__RAW DATA__
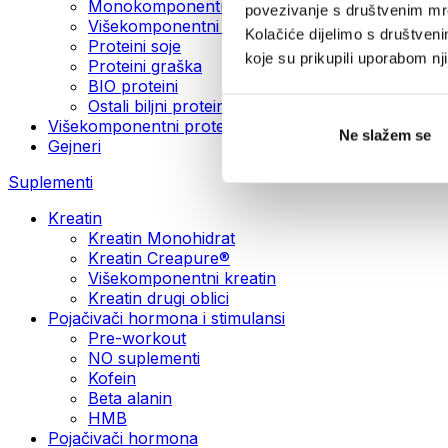
Monokomponentni veganski proteini
povezivanje s društvenim mre
Višekomponentni veganski proteini
Kolačiće dijelimo s društven
Proteini soje
koje su prikupili uporabom n
Proteini graška
BIO proteini
Ostali biljni proteini
Višekomponentni proteini
Ne slažem se
Gejneri
Suplementi
Kreatin
Kreatin Monohidrat
Kreatin Creapure®
Višekomponentni kreatin
Kreatin drugi oblici
Pojačivači hormona i stimulansi
Pre-workout
NO suplementi
Kofein
Beta alanin
HMB
Pojačivači hormona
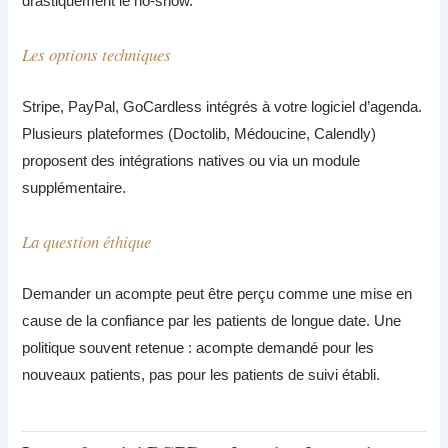
drastiquement le no-show.
Les options techniques
Stripe, PayPal, GoCardless intégrés à votre logiciel d’agenda.
Plusieurs plateformes (Doctolib, Médoucine, Calendly)
proposent des intégrations natives ou via un module
supplémentaire.
La question éthique
Demander un acompte peut être perçu comme une mise en
cause de la confiance par les patients de longue date. Une
politique souvent retenue : acompte demandé pour les
nouveaux patients, pas pour les patients de suivi établi.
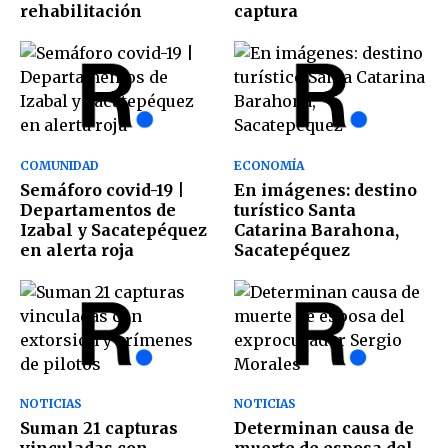
rehabilitación
captura
COMUNIDAD
ECONOMÍA
Semáforo covid-19 |
En imágenes: destino
Departamentos de
turístico Santa
Izabal y Sacatepéquez
Catarina Barahona,
en alerta roja
Sacatepéquez
NOTICIAS
NOTICIAS
Suman 21 capturas
Determinan causa de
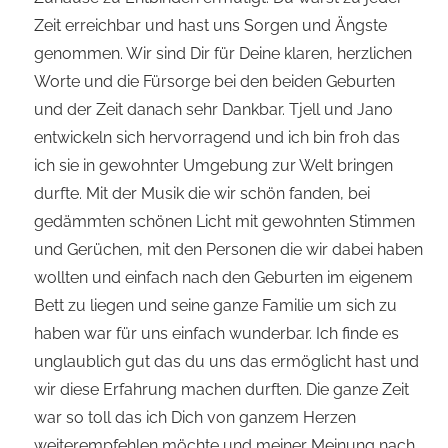
Zeit erreichbar und hast uns Sorgen und Ängste
genommen. Wir sind Dir für Deine klaren, herzlichen
Worte und die Fürsorge bei den beiden Geburten
und der Zeit danach sehr Dankbar. Tjell und Jano
entwickeln sich hervorragend und ich bin froh das
ich sie in gewohnter Umgebung zur Welt bringen
durfte. Mit der Musik die wir schön fanden, bei
gedämmten schönen Licht mit gewohnten Stimmen
und Gerüchen, mit den Personen die wir dabei haben
wollten und einfach nach den Geburten im eigenem
Bett zu liegen und seine ganze Familie um sich zu
haben war für uns einfach wunderbar. Ich finde es
unglaublich gut das du uns das ermöglicht hast und
wir diese Erfahrung machen durften. Die ganze Zeit
war so toll das ich Dich von ganzem Herzen
weiterempfehlen möchte und meiner Meinung nach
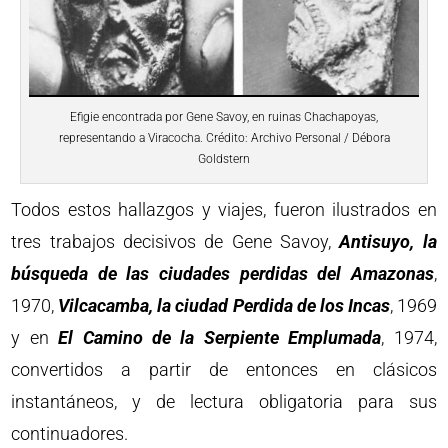
Efigie encontrada por Gene Savoy, en ruinas Chachapoyas,
representando a Viracocha. Crédito: Archivo Personal / Débora
Goldstern
Todos estos hallazgos y viajes, fueron ilustrados en
tres trabajos decisivos de Gene Savoy,
Antisuyo, la
búsqueda de las ciudades perdidas del Amazonas
,
1970,
Vilcacamba, la ciudad Perdida de los Incas
, 1969
y en
El Camino de la Serpiente Emplumada
, 1974,
convertidos a partir de entonces en clásicos
instantáneos, y de lectura obligatoria para sus
continuadores.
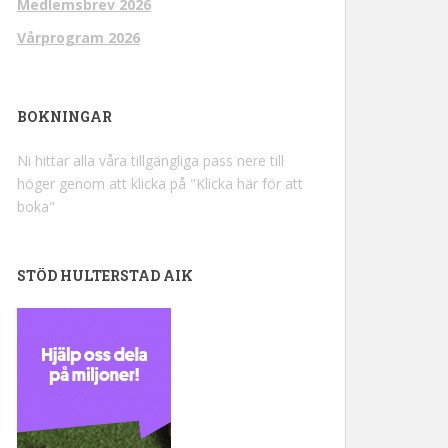
Medlemsbrev 2026
Vårprogram 2026
BOKNINGAR
Ni hittar alla våra tillgängliga pass nere till
höger genom att klicka på "Klicka här för att
boka"
STÖD HULTERSTAD AIK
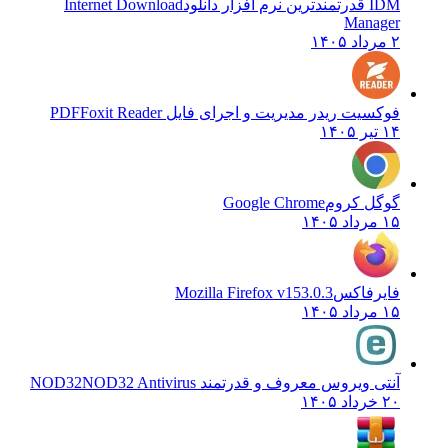
IDM قدرتمندترین نرم افزار دانلود
Internet Download
Manager
۲ مرداد ۱۴۰۵
فوکسیت ریدر مدیریت و اجرای فایل PDF
Foxit Reader
۱۴ تیر ۱۴۰۵
گوگل کروم
Google Chrome
۱۵ مرداد ۱۴۰۵
فایرفاکس
Mozilla Firefox v153.0.3
۱۵ مرداد ۱۴۰۵
آنتی ویروس معروف و قدرتمند NOD32
NOD32 Antivirus
۲۰ خرداد ۱۴۰۵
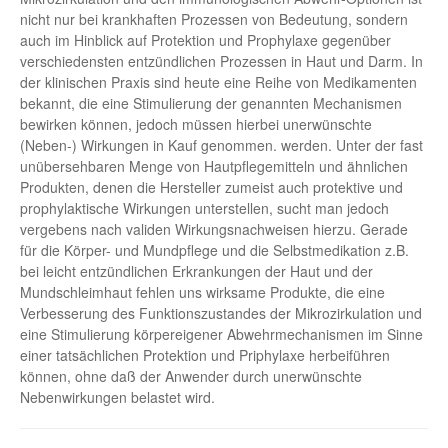
nicht nur bei krankhaften Prozessen von Bedeutung, sondern
auch im Hinblick auf Protektion und Prophylaxe gegenüber
verschiedensten entzündlichen Prozessen in Haut und Darm. In
der klinischen Praxis sind heute eine Reihe von Medikamenten
bekannt, die eine Stimulierung der genannten Mechanismen
bewirken können, jedoch müssen hierbei unerwünschte
(Neben-) Wirkungen in Kauf genommen. werden. Unter der fast
unübersehbaren Menge von Hautpflegemitteln und ähnlichen
Produkten, denen die Hersteller zumeist auch protektive und
prophylaktische Wirkungen unterstellen, sucht man jedoch
vergebens nach validen Wirkungsnachweisen hierzu. Gerade
für die Körper- und Mundpflege und die Selbstmedikation z.B.
bei leicht entzündlichen Erkrankungen der Haut und der
Mundschleimhaut fehlen uns wirksame Produkte, die eine
Verbesserung des Funktionszustandes der Mikrozirkulation und
eine Stimulierung körpereigener Abwehrmechanismen im Sinne
einer tatsächlichen Protektion und Priphylaxe herbeiführen
können, ohne daß der Anwender durch unerwünschte
Nebenwirkungen belastet wird.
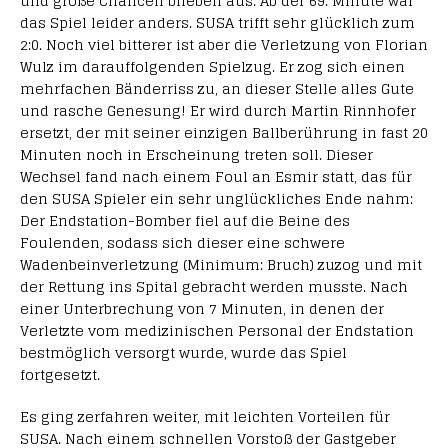
und große Chancen blieben aus. Ab der 69. Minute war
das Spiel leider anders. SUSA trifft sehr glücklich zum
2:0. Noch viel bitterer ist aber die Verletzung von Florian
Wulz im darauffolgenden Spielzug. Er zog sich einen
mehrfachen Bänderriss zu, an dieser Stelle alles Gute
und rasche Genesung! Er wird durch Martin Rinnhofer
ersetzt, der mit seiner einzigen Ballberührung in fast 20
Minuten noch in Erscheinung treten soll. Dieser
Wechsel fand nach einem Foul an Esmir statt, das für
den SUSA Spieler ein sehr unglückliches Ende nahm:
Der Endstation-Bomber fiel auf die Beine des
Foulenden, sodass sich dieser eine schwere
Wadenbeinverletzung (Minimum: Bruch) zuzog und mit
der Rettung ins Spital gebracht werden musste. Nach
einer Unterbrechung von 7 Minuten, in denen der
Verletzte vom medizinischen Personal der Endstation
bestmöglich versorgt wurde, wurde das Spiel
fortgesetzt.
Es ging zerfahren weiter, mit leichten Vorteilen für
SUSA. Nach einem schnellen Vorstoß der Gastgeber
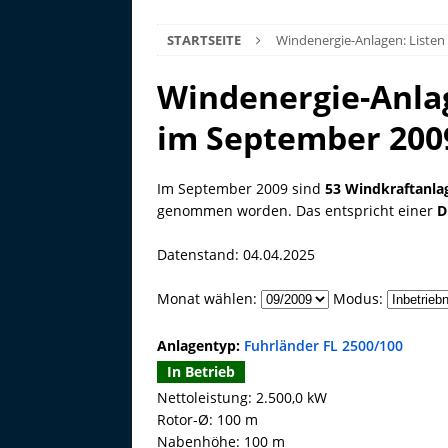
STARTSEITE
Windenergie-Anlagen: Listen
Windenergie-Anla
im September 200
Im September 2009 sind
53 Windkraftanla
genommen worden. Das entspricht einer
D
Datenstand: 04.04.2025
Monat wählen:
Modus:
Anlagentyp:
Fuhrländer FL 2500/100
In Betrieb
Nettoleistung: 2.500,0 kW
Rotor-Ø: 100 m
Nabenhöhe: 100 m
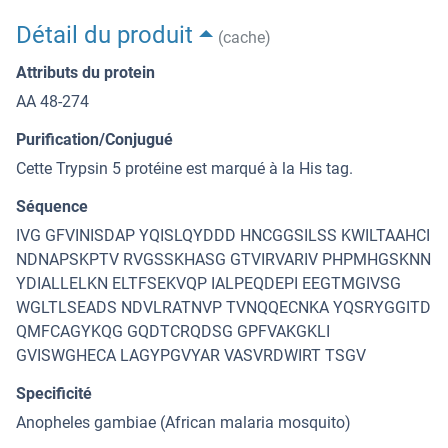
Détail du produit
(cache)
Attributs du protein
AA 48-274
Purification/Conjugué
Cette Trypsin 5 protéine est marqué à la His tag.
Séquence
IVG GFVINISDAP YQISLQYDDD HNCGGSILSS KWILTAAHCI
NDNAPSKPTV RVGSSKHASG GTVIRVARIV PHPMHGSKNN
YDIALLELKN ELTFSEKVQP IALPEQDEPI EEGTMGIVSG
WGLTLSEADS NDVLRATNVP TVNQQECNKA YQSRYGGITD
QMFCAGYKQG GQDTCRQDSG GPFVAKGKLI
GVISWGHECA LAGYPGVYAR VASVRDWIRT TSGV
Specificité
Anopheles gambiae (African malaria mosquito)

__ACTION ITEM__
Copy exactly, and only, the lines running from the one containing "Wechsel fand nach" through the final line of the data, and omit the pictures.

__COMPLETED TASK__
Wechsel fand nach einem Foul an Esmir statt, das für
den SUSA Spieler ein sehr unglückliches Ende nahm:
Der Endstation-Bomber fiel auf die Beine des
Foulenden, sodass sich dieser eine schwere
Wadenbeinverletzung (Minimum: Bruch) zuzog und mit
der Rettung ins Spital gebracht werden musste. Nach
einer Unterbrechung von 7 Minuten, in denen der
Verletzte vom medizinischen Personal der Endstation
bestmöglich versorgt wurde, wurde das Spiel
fortgesetzt.
Es ging zerfahren weiter, mit leichten Vorteilen für
SUSA. Nach einem schnellen Vorstoß der Gastgeber
STARTSEITE
Windenergie-Anlagen: Listen
Windenergie-Anla
im September 200
Im September 2009 sind
53 Windkraftanla
genommen worden. Das entspricht einer
D
Datenstand: 04.04.2025
Monat wählen:
Modus:
Anlagentyp:
Fuhrländer FL 2500/100
In Betrieb
Nettoleistung: 2.500,0 kW
Rotor-Ø: 100 m
Nabenhöhe: 100 m
Détail du produit
(cache)
Attributs du protein
AA 48-274
Purification/Conjugué
Cette Trypsin 5 protéine est marqué à la His tag.
Séquence
IVG GFVINISDAP YQISLQYDDD HNCGGSILSS KWILTAAHCI
NDNAPSKPTV RVGSSKHASG GTVIRVARIV PHPMHGSKNN
YDIALLELKN ELTFSEKVQP IALPEQDEPI EEGTMGIVSG
WGLTLSEADS NDVLRATNVP TVNQQECNKA YQSRYGGITD
QMFCAGYKQG GQDTCRQDSG GPFVAKGKLI
GVISWGHECA LAGYPGVYAR VASVRDWIRT TSGV
Specificité
Anopheles gambiae (African malaria mosquito)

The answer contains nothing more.